Mishima was an ultra nationalist, and in the 1970, he gained access to Japanese military base, and tried to rouse the soldiers to reject the constitution that America had written for Japan after World War II, and restore the Emperor to his rightful place and reject Western influence. When his attempted coup failed, he committed seppuku at the age of 45. While I am not sure about his beliefs, I like the commitment.

The irony of Mishima was that if he lived another 20 years, he would have seen Japan rise to be the mightiest economy in the world. However, if he had managed to live another 30 years after that, he would have seen Japanese market suffer a decline to be back where it was relative to the world as it was in 1970. No doubt a now very old Mishima would be urging a Japanese revival again. He would celebrate the rise of 参政党 (Sanseito) - a party that mirrors many of his views. I fear Japanese nationalism, but as the chart below suggests, perhaps a “Japan First” mentality is now required, at least financially.
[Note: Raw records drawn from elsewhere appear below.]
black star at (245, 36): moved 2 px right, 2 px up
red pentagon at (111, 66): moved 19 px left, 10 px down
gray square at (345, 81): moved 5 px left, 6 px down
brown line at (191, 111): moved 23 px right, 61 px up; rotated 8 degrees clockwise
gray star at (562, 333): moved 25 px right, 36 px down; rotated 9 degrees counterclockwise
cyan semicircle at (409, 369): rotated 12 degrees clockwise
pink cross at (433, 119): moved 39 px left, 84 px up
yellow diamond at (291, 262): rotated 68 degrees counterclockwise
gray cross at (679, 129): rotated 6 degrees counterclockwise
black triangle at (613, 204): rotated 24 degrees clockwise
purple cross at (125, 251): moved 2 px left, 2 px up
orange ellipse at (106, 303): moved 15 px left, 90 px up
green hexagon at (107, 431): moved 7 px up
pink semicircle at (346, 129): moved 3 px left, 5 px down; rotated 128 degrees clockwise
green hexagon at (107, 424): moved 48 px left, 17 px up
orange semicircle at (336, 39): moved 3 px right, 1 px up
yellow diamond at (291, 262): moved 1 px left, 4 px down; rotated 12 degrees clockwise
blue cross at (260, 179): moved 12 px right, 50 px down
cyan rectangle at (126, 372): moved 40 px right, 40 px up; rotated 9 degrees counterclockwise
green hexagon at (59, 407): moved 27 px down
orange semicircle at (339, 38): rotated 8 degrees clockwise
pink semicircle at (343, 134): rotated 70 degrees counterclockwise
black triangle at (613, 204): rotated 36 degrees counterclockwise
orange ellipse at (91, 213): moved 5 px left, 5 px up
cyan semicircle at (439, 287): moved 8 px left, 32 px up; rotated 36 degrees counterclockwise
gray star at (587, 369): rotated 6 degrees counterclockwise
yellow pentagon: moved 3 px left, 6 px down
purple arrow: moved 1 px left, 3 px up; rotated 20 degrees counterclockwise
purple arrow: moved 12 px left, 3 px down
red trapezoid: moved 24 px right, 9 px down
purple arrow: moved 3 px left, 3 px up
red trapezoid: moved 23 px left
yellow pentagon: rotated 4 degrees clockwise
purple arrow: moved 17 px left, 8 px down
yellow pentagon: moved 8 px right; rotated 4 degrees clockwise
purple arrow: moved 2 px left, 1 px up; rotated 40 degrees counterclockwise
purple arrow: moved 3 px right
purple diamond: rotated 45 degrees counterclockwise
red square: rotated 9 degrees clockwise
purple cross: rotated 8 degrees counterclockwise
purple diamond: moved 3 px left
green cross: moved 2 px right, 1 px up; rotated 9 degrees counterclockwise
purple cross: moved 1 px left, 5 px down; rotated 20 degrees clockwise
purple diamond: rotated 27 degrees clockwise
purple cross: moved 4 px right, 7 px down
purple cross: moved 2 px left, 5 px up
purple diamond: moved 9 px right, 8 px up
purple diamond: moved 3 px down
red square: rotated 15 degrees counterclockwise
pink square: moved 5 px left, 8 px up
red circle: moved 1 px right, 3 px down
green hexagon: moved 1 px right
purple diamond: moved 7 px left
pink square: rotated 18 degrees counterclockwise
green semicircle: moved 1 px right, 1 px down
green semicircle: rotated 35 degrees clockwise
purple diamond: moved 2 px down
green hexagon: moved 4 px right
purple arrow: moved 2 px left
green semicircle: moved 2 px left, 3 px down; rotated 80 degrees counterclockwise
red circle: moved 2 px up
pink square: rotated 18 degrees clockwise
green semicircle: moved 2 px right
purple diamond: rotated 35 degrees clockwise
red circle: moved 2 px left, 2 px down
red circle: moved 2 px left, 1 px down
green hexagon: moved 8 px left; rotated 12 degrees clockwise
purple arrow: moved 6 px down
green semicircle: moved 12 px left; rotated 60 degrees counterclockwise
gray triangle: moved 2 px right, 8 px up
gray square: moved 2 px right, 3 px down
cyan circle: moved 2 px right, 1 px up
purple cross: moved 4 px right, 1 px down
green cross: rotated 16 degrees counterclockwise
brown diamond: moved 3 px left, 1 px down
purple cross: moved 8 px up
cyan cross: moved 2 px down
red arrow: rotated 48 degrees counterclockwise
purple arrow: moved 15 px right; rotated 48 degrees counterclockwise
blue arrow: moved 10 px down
One of the more extraordinary things about the chart above, is that it has not really been driven by poor returns to Japanese equities - at least recently - but more by US exceptionalism. In dollar terms, the Japanese market has just broken out. Below is the US listed Japanese ETF - EWJ US.

Shares outstanding in EWJ US (MSCI Japan ETF) are well below highs. I do not feel like anyone is chasing this trade.

But what would a Japanese revival look like? In one of the great ironies of life, Japanese revival under the Meiji Restoration not only praised the Emperor and the Japanese way of life, but also ushered in the wholesale adoption of Western industrialisation. I think this Japanese revival is adopting Western financialisation.